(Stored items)

--------------------

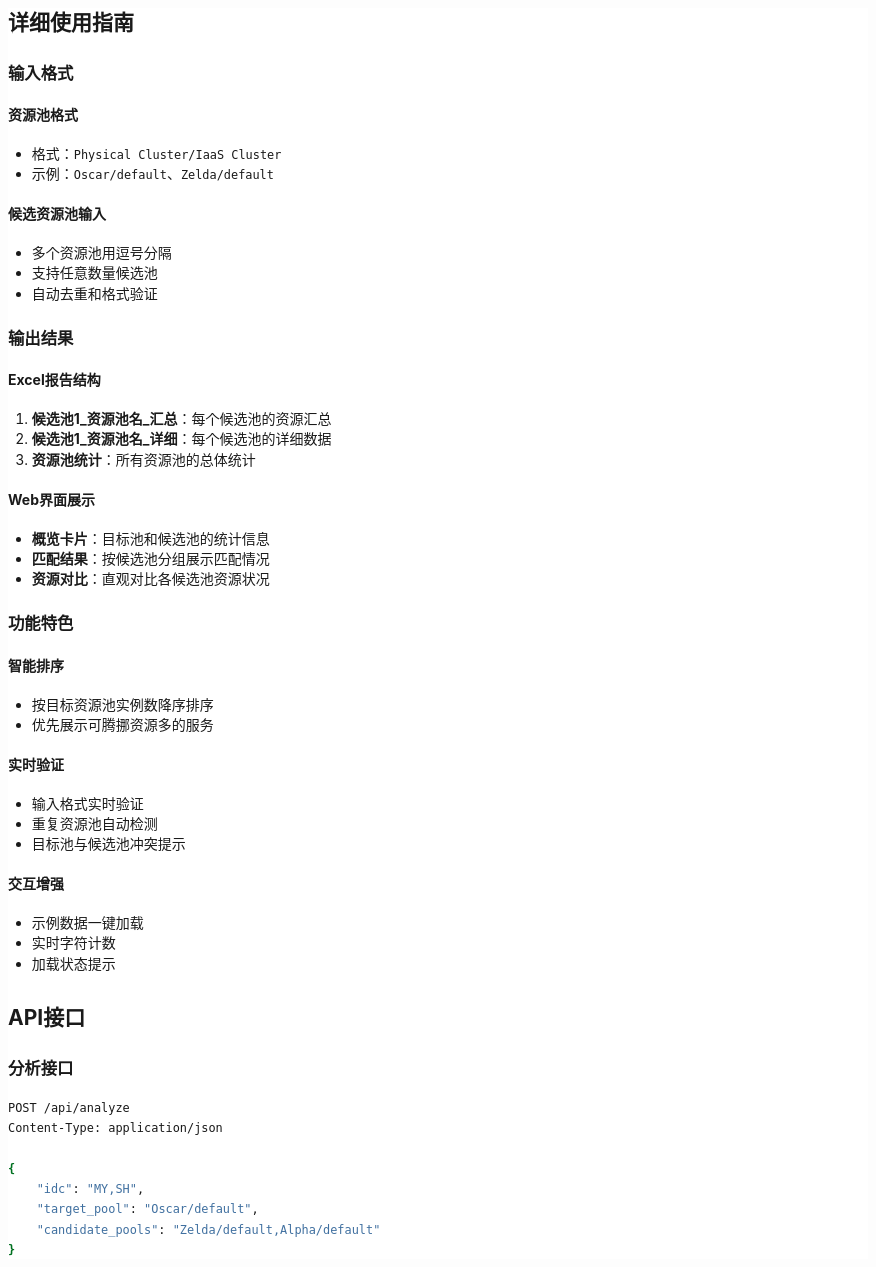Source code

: ## 详细使用指南

### 输入格式

#### 资源池格式
- 格式：`Physical Cluster/IaaS Cluster`
- 示例：`Oscar/default`、`Zelda/default`

#### 候选资源池输入
- 多个资源池用逗号分隔
- 支持任意数量候选池
- 自动去重和格式验证

### 输出结果

#### Excel报告结构
1. **候选池1_资源池名_汇总**：每个候选池的资源汇总
2. **候选池1_资源池名_详细**：每个候选池的详细数据
3. **资源池统计**：所有资源池的总体统计

#### Web界面展示
- **概览卡片**：目标池和候选池的统计信息
- **匹配结果**：按候选池分组展示匹配情况
- **资源对比**：直观对比各候选池资源状况

### 功能特色

#### 智能排序
- 按目标资源池实例数降序排序
- 优先展示可腾挪资源多的服务

#### 实时验证
- 输入格式实时验证
- 重复资源池自动检测
- 目标池与候选池冲突提示

#### 交互增强
- 示例数据一键加载
- 实时字符计数
- 加载状态提示

## API接口

### 分析接口
```bash
POST /api/analyze
Content-Type: application/json

{
    "idc": "MY,SH",
    "target_pool": "Oscar/default",
    "candidate_pools": "Zelda/default,Alpha/default"
}
```
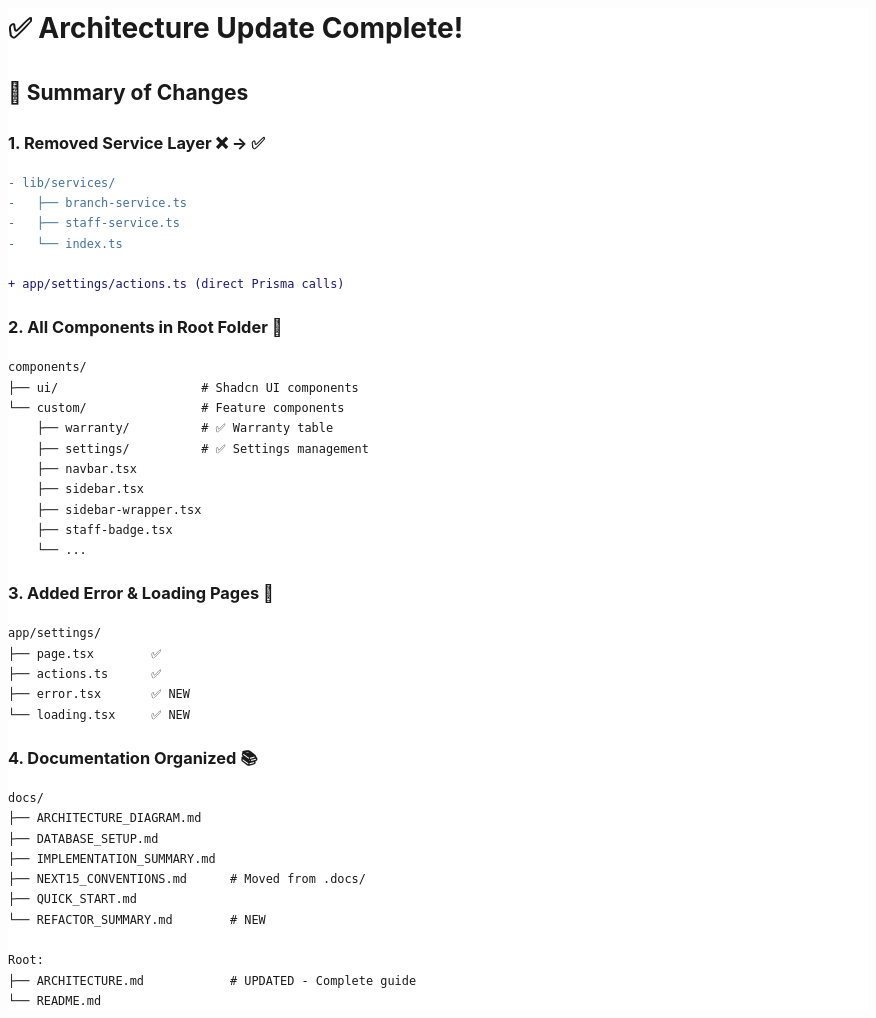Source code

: # ✅ Architecture Update Complete!

## 🎯 Summary of Changes

### 1. **Removed Service Layer** ❌ → ✅

```diff
- lib/services/
-   ├── branch-service.ts
-   ├── staff-service.ts
-   └── index.ts

+ app/settings/actions.ts (direct Prisma calls)
```

### 2. **All Components in Root Folder** 📁

```
components/
├── ui/                    # Shadcn UI components
└── custom/                # Feature components
    ├── warranty/          # ✅ Warranty table
    ├── settings/          # ✅ Settings management
    ├── navbar.tsx
    ├── sidebar.tsx
    ├── sidebar-wrapper.tsx
    ├── staff-badge.tsx
    └── ...
```

### 3. **Added Error & Loading Pages** 🔄

```
app/settings/
├── page.tsx        ✅
├── actions.ts      ✅
├── error.tsx       ✅ NEW
└── loading.tsx     ✅ NEW
```

### 4. **Documentation Organized** 📚

```
docs/
├── ARCHITECTURE_DIAGRAM.md
├── DATABASE_SETUP.md
├── IMPLEMENTATION_SUMMARY.md
├── NEXT15_CONVENTIONS.md      # Moved from .docs/
├── QUICK_START.md
└── REFACTOR_SUMMARY.md        # NEW

Root:
├── ARCHITECTURE.md            # UPDATED - Complete guide
└── README.md
```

--------------------

§ **WHAT IS NEEDED**:
Reply with nothing but the count of lines in the entries above that contain "Complete".

§ **REPLY TO THE EXERCISE**:
2